Lost and found
"Here I am! I stand at the door and knock..." Revelation 3.20
Teresa of Avila overcame her identity crisis, as being descended from Jewish converts, through her own conversion - from death of self to life in Christ. This both liberated her from the crippling obsession with honour and status which characterised the society she inhabited and it transformed her theology - from being a rational exercise in thinking about God to being a mystical experience of relating to God. In common with other mystics, Teresa struggled to express these encounters in words and so much of what she writes is allegorical.
Robyn Wrigley-Carr, who is a professor of Spiritual Theology in Australia, directs our attention to Teresa's use of the silkworm as an example. This ugly creature weaves itself a cocoon in which it undergoes such a transformation as to emerge a delicate and beautiful white butterfly.
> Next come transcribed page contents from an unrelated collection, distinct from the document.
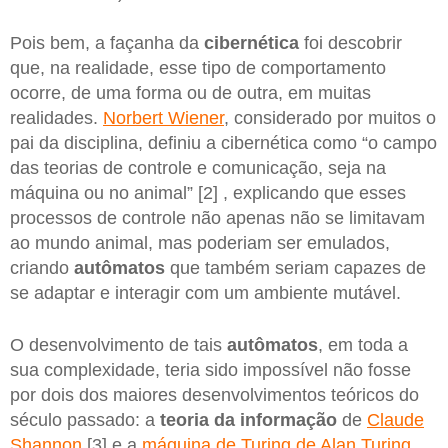
Pois bem, a façanha da
cibernética
foi descobrir
que, na realidade, esse tipo de comportamento
ocorre, de uma forma ou de outra, em muitas
realidades.
Norbert Wiener
, considerado por muitos o
pai da disciplina, definiu a cibernética como “o campo
das teorias de controle e comunicação, seja na
máquina ou no animal” [2] , explicando que esses
processos de controle não apenas não se limitavam
ao mundo animal, mas poderiam ser emulados,
criando
autômatos
que também seriam capazes de
se adaptar e interagir com um ambiente mutável.
O desenvolvimento de tais
autômatos
, em toda a
sua complexidade, teria sido impossível não fosse
por dois dos maiores desenvolvimentos teóricos do
século passado: a
teoria da informação
de
Claude
Shannon
[3] e a
máquina de Turing de Alan Turing
.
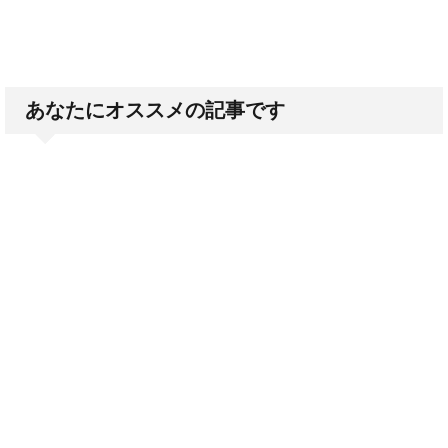
あなたにオススメの記事です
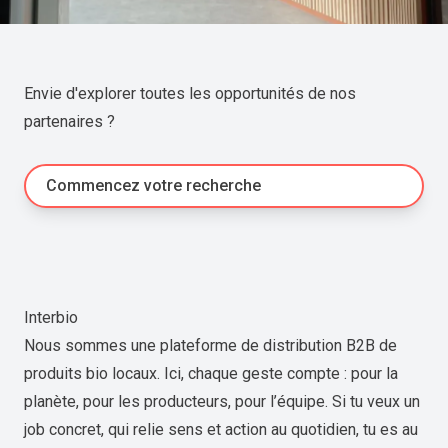
Envie d'explorer toutes les opportunités de nos
partenaires ?
Commencez votre recherche
Interbio
Nous sommes une plateforme de distribution B2B de
produits bio locaux. Ici, chaque geste compte : pour la
planète, pour les producteurs, pour l’équipe. Si tu veux un
job concret, qui relie sens et action au quotidien, tu es au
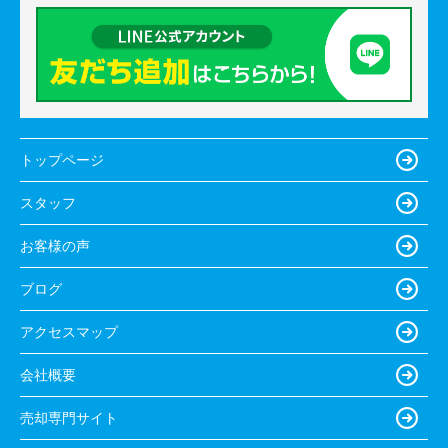
トップページ
スタッフ
お客様の声
ブログ
アクセスマップ
会社概要
売却専門サイト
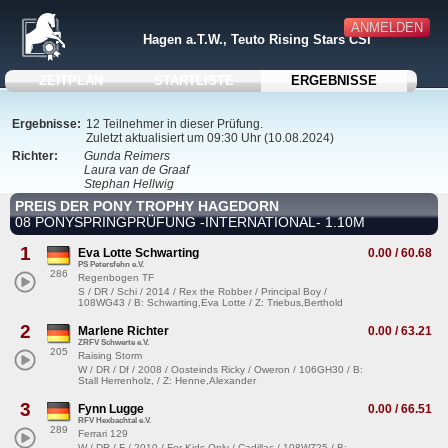
ANMELDEN
Hagen a.T.W., Teuto Rising Stars CSI
ZEITPLAN
STARTLISTE
ERGEBNISSE
Ergebnisse:
12 Teilnehmer in dieser Prüfung.
Zuletzt aktualisiert um 09:30 Uhr (10.08.2024)
Richter:
Gunda Reimers
Laura van de Graaf
Stephan Hellwig
PREIS DER PONY TROPHY HAGEDORN
08 PONYSPRINGPRÜFUNG -INTERNATIONAL- 1.10M
1
Eva Lotte Schwarting
0.00 / 60.68
PS Petersfehn e.V.
286
Regenbogen TF
S / DR / Schi / 2014 / Rex the Robber / Principal Boy /
108WG43 / B: Schwarting,Eva Lotte / Z: Triebus,Berthold
2
Marlene Richter
0.00 / 63.21
ZRFV Schwerte e.V.
205
Raising Storm
W / DR / Df / 2008 / Oosteinds Ricky / Oweron / 106GH30 / B:
Stall Herrenholz, / Z: Henne,Alexander
3
Fynn Lugge
0.00 / 66.51
RFV Hexbachtal e.V.
289
Ferrari 129
W / DR / F / 2010 / For Kids Only / Cadillac / 108WZ25 / B:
For Teresa the only way that humans can attain to a similar transformation is by recognising how disgusting we are in our sinfulness, then - in the humility that inspires - throwing ourselves into the merciful embrace of God, whose redeeming love - expressed through the death and resurrection of Jesus and imparted to us through the sacrament of Holy Communion - effects our own transformation.
Far from isolating her in her "spiritual cocoon", Teresa's mystical union with God unleashed an extraordinarily productive phase in her life, during which she reformed the Carmelite Order to which she belonged (purging it of social distinctions), founded numerous convents (of independent means so they would not have to rely on benefactors) and wrote copiously (books and letters).